Indiana University, like all great institutions of higher education, is dedicated to this openness, to discovery, to the pursuit and dissemination of knowledge, and to the prosperity of our state, our nation, and our world. The woman of IU is a voice for these values.
Call to Action
As you go away from here today, I know you’re taking many insights and lessons with you, and I hope I’ve added to those:
To jump into new things even if you don’t know how to start―you will figure it out.
To admit when you need to learn something new, even when you’re supposed to be the expert and leader.
To make and keep connections and networks of friends and colleagues, starting with the ones you’re cultivating here―and to use them even when it feels embarrassing to ask how to do something you think you should know.

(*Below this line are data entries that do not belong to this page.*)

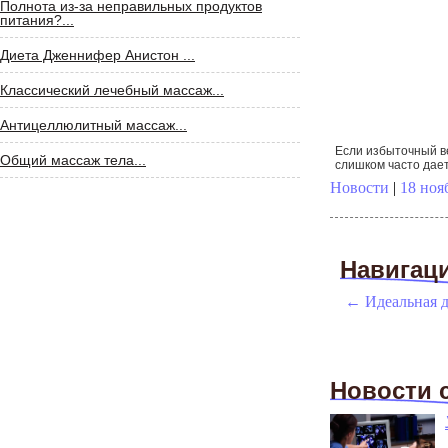
Полнота из-за неправильных продуктов
питания?...
Диета Дженнифер Анистон ...
Классический лечебный массаж...
Антицеллюлитный массаж...
Если избыточный в
Общий массаж тела...
слишком часто дает
себе знать
Новости
|
18 ноя
Навигац
←
Идеальная д
Новости 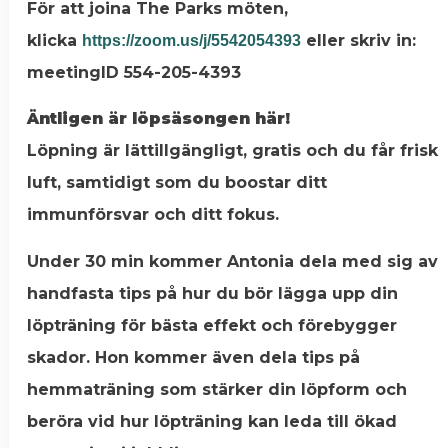
För att joina The Parks möten,
klicka
eller skriv in:
https://zoom.us/j/5542054393
meetingID 554-205-4393
Äntligen är löpsäsongen här!
Löpning är lättillgängligt, gratis och du får frisk
luft, samtidigt som du boostar ditt
immunförsvar och ditt fokus.
Under 30 min kommer Antonia dela med sig av
handfasta tips på hur du bör lägga upp din
löpträning för bästa effekt och förebygger
skador. Hon kommer även dela tips på
hemmaträning som stärker din löpform och
beröra vid hur löpträning kan leda till ökad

To find the opportunities in ambiguity, whether it’s in a job description, role in a group, or a time of transition in your work or personal life.
But perhaps my most important message is to find your voice in your values, in the values of Indiana University, and be a voice for others.
We understandably want the world to work for us, who have been so well prepared by our IU educations, but we also have to make it work for others who need our knowledge and skills.
We all need to be among those creating a world that is healthy, safe, inclusive and open.
It’s never only about us.
So get engaged in something bigger than yourself.
Use your voice to help ensure that everyone, everywhere, can achieve their dreams.
And welcome to your future as a woman of Indiana University.